Requirement -> Set down the data below word for word, and leave the images aside.

(Given data)

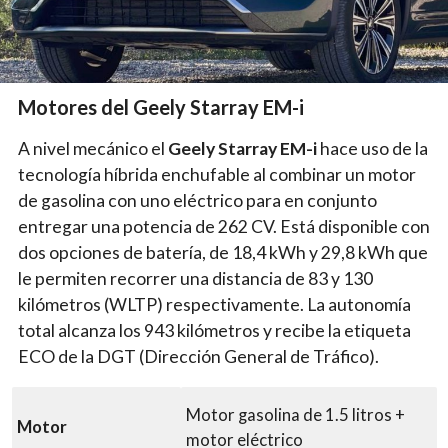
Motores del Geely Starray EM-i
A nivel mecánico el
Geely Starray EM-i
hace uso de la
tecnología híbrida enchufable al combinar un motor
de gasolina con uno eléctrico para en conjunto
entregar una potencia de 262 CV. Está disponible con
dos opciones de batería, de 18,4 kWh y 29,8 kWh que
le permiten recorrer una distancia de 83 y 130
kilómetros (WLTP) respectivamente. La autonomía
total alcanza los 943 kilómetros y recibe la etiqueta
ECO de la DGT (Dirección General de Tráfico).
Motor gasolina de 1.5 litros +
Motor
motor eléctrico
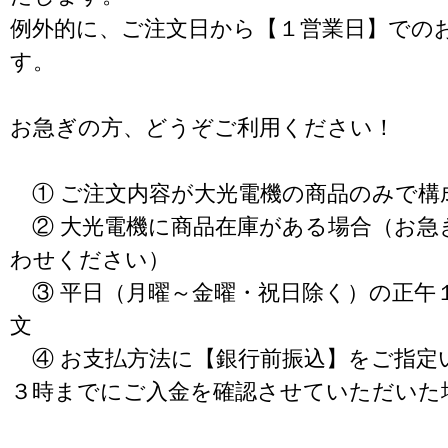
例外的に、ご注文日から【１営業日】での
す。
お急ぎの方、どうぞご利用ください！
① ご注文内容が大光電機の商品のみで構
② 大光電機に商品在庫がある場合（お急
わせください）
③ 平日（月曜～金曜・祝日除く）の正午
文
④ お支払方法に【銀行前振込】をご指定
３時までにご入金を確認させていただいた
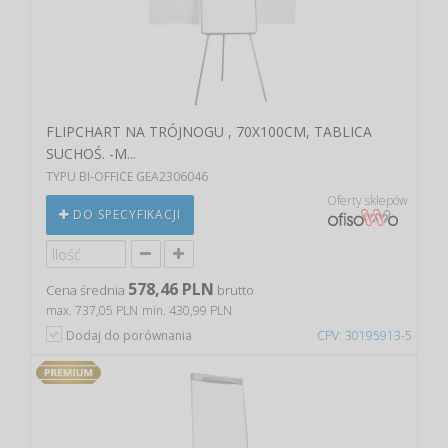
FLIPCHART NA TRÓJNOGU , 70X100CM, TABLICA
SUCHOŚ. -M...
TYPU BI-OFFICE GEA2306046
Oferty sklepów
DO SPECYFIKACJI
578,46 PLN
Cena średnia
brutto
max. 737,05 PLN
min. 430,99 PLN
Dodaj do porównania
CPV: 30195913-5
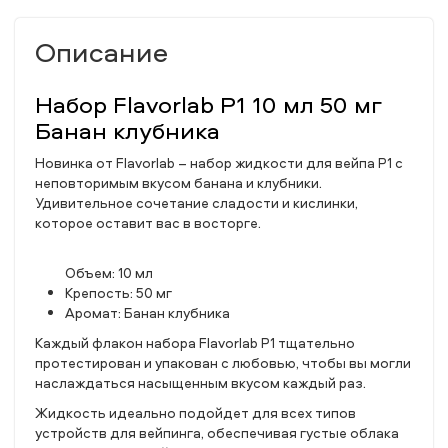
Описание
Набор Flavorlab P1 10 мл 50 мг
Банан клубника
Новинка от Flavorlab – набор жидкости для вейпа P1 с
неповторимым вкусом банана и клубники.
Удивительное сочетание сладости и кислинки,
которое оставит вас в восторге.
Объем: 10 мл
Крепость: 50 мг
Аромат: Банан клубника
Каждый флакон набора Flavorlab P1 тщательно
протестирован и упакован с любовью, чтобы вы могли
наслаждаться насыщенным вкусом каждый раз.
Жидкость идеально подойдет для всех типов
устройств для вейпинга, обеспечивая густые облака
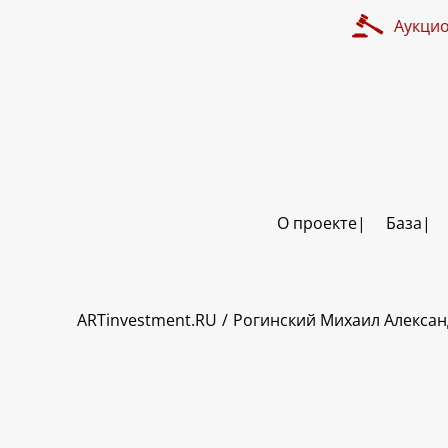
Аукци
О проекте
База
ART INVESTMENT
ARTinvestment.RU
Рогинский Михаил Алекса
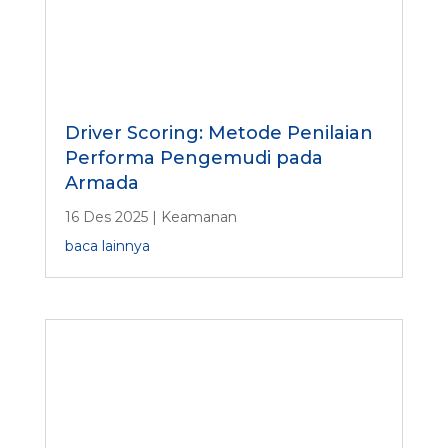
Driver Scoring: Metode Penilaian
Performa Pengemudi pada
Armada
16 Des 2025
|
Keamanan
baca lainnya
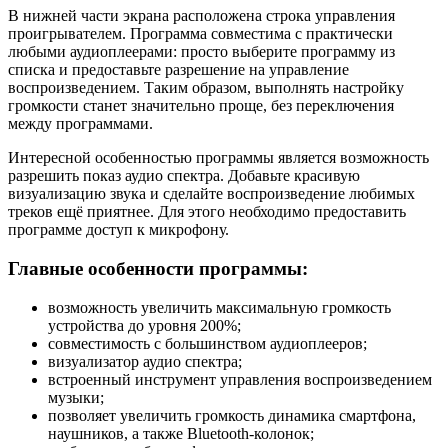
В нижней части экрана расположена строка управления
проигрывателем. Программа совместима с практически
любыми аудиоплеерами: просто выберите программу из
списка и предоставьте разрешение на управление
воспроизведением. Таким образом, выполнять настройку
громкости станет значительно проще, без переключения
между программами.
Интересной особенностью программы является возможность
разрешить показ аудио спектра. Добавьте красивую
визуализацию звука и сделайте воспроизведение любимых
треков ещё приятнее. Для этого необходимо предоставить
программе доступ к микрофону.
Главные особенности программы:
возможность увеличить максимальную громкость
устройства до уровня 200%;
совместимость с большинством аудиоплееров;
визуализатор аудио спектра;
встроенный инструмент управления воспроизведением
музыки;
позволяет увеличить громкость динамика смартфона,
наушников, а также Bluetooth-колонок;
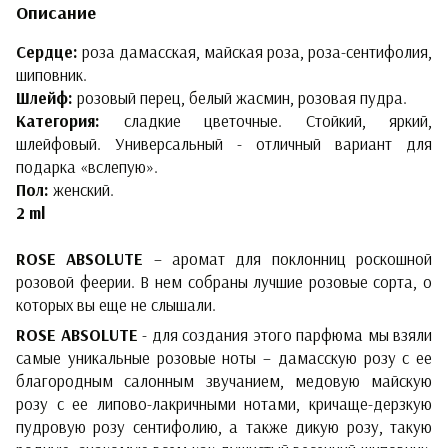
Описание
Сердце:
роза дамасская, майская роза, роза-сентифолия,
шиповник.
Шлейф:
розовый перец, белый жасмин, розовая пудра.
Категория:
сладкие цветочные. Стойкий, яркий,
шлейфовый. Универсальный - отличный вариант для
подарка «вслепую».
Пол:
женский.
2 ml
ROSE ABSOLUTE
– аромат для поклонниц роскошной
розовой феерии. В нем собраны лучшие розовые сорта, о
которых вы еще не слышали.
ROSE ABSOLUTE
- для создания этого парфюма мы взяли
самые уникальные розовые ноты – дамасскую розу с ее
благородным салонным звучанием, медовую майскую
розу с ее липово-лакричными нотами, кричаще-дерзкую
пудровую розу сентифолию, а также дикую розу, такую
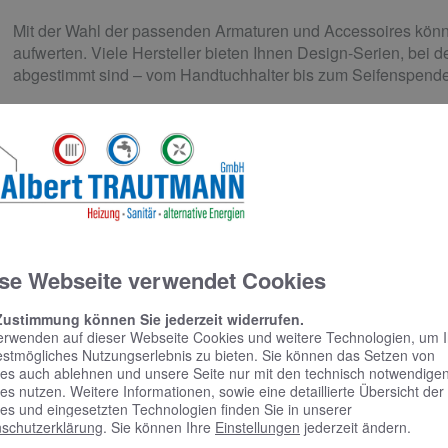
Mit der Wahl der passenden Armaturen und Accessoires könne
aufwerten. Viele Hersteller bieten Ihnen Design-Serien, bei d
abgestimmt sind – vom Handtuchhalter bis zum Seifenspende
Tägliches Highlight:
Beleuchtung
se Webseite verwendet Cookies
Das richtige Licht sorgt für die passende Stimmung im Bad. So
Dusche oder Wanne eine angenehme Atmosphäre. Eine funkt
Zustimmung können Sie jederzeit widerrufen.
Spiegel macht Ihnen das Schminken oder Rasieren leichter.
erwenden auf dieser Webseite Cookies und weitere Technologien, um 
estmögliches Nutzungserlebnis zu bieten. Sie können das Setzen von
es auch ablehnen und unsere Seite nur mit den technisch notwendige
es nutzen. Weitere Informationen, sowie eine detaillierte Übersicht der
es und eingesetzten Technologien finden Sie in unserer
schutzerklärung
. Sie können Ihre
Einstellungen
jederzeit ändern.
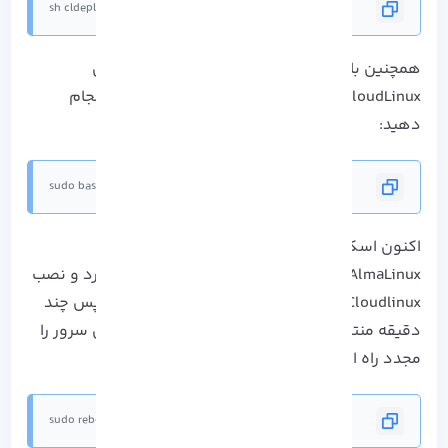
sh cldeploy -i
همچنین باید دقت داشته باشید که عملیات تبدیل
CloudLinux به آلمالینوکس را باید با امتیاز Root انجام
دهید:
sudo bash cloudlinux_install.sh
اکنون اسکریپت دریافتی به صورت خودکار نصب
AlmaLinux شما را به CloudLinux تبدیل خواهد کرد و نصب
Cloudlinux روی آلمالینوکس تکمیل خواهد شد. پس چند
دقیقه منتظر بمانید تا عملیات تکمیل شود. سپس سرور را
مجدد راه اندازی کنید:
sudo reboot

(End Given data)

Your solution ->
Motores del Geely Starray EM-i
A nivel mecánico el
Geely Starray EM-i
hace uso de la
tecnología híbrida enchufable al combinar un motor
de gasolina con uno eléctrico para en conjunto
entregar una potencia de 262 CV. Está disponible con
dos opciones de batería, de 18,4 kWh y 29,8 kWh que
le permiten recorrer una distancia de 83 y 130
kilómetros (WLTP) respectivamente. La autonomía
total alcanza los 943 kilómetros y recibe la etiqueta
ECO de la DGT (Dirección General de Tráfico).
Motor gasolina de 1.5 litros +
Motor
motor eléctrico
例外的に、ご注文日から【１営業日】での
す。
お急ぎの方、どうぞご利用ください！
① ご注文内容が大光電機の商品のみで構
② 大光電機に商品在庫がある場合（お急
わせください）
③ 平日（月曜～金曜・祝日除く）の正午
文
④ お支払方法に【銀行前振込】をご指定
３時までにご入金を確認させていただいた
FLIPCHART NA TRÓJNOGU , 70X100CM, TABLICA
SUCHOŚ. -M...
TYPU BI-OFFICE GEA2306046
Oferty sklepów
DO SPECYFIKACJI
578,46 PLN
Cena średnia
brutto
max. 737,05 PLN
min. 430,99 PLN
Dodaj do porównania
CPV: 30195913-5
Описание
Набор Flavorlab P1 10 мл 50 мг
Банан клубника
Новинка от Flavorlab – набор жидкости для вейпа P1 с
неповторимым вкусом банана и клубники.
Удивительное сочетание сладости и кислинки,
которое оставит вас в восторге.
Объем: 10 мл
Крепость: 50 мг
Аромат: Банан клубника
Каждый флакон набора Flavorlab P1 тщательно
протестирован и упакован с любовью, чтобы вы могли
наслаждаться насыщенным вкусом каждый раз.
Жидкость идеально подойдет для всех типов
устройств для вейпинга, обеспечивая густые облака
Аукци
О проекте
База
ART INVESTMENT
ARTinvestment.RU
Рогинский Михаил Алекса
Driver Scoring: Metode Penilaian
Performa Pengemudi pada
Armada
16 Des 2025
|
Keamanan
baca lainnya
В нижней части экрана расположена строка управления
проигрывателем. Программа совместима с практически
любыми аудиоплеерами: просто выберите программу из
списка и предоставьте разрешение на управление
воспроизведением. Таким образом, выполнять настройку
громкости станет значительно проще, без переключения
между программами.
Интересной особенностью программы является возможность
разрешить показ аудио спектра. Добавьте красивую
визуализацию звука и сделайте воспроизведение любимых
треков ещё приятнее. Для этого необходимо предоставить
программе доступ к микрофону.
Главные особенности программы:
возможность увеличить максимальную громкость
устройства до уровня 200%;
совместимость с большинством аудиоплееров;
визуализатор аудио спектра;
встроенный инструмент управления воспроизведением
музыки;
позволяет увеличить громкость динамика смартфона,
наушников, а также Bluetooth-колонок;
Описание
Сердце:
роза дамасская, майская роза, роза-сентифолия,
шиповник.
Шлейф:
розовый перец, белый жасмин, розовая пудра.
Категория:
сладкие цветочные. Стойкий, яркий,
шлейфовый. Универсальный - отличный вариант для
подарка «вслепую».
Пол:
женский.
2 ml
ROSE ABSOLUTE
– аромат для поклонниц роскошной
розовой феерии. В нем собраны лучшие розовые сорта, о
которых вы еще не слышали.
ROSE ABSOLUTE
- для создания этого парфюма мы взяли
самые уникальные розовые ноты – дамасскую розу с ее
благородным салонным звучанием, медовую майскую
розу с ее липово-лакричными нотами, кричаще-дерзкую
пудровую розу сентифолию, а также дикую розу, такую
Mit der Wahl der passenden Armaturen und Accessoires könne
aufwerten. Viele Hersteller bieten Ihnen Design-Serien, bei d
abgestimmt sind – vom Handtuchhalter bis zum Seifenspende
Tägliches Highlight:
Beleuchtung
se Webseite verwendet Cookies
Das richtige Licht sorgt für die passende Stimmung im Bad. So
Dusche oder Wanne eine angenehme Atmosphäre. Eine funkt
Zustimmung können Sie jederzeit widerrufen.
Spiegel macht Ihnen das Schminken oder Rasieren leichter.
erwenden auf dieser Webseite Cookies und weitere Technologien, um 
estmögliches Nutzungserlebnis zu bieten. Sie können das Setzen von
es auch ablehnen und unsere Seite nur mit den technisch notwendige
es nutzen. Weitere Informationen, sowie eine detaillierte Übersicht der
es und eingesetzten Technologien finden Sie in unserer
schutzerklärung
. Sie können Ihre
Einstellungen
jederzeit ändern.
sh cldeploy -i
همچنین باید دقت داشته باشید که عملیات تبدیل
CloudLinux به آلمالینوکس را باید با امتیاز Root انجام
دهید:
sudo bash cloudlinux_install.sh
اکنون اسکریپت دریافتی به صورت خودکار نصب
AlmaLinux شما را به CloudLinux تبدیل خواهد کرد و نصب
Cloudlinux روی آلمالینوکس تکمیل خواهد شد. پس چند
دقیقه منتظر بمانید تا عملیات تکمیل شود. سپس سرور را
مجدد راه اندازی کنید:
sudo reboot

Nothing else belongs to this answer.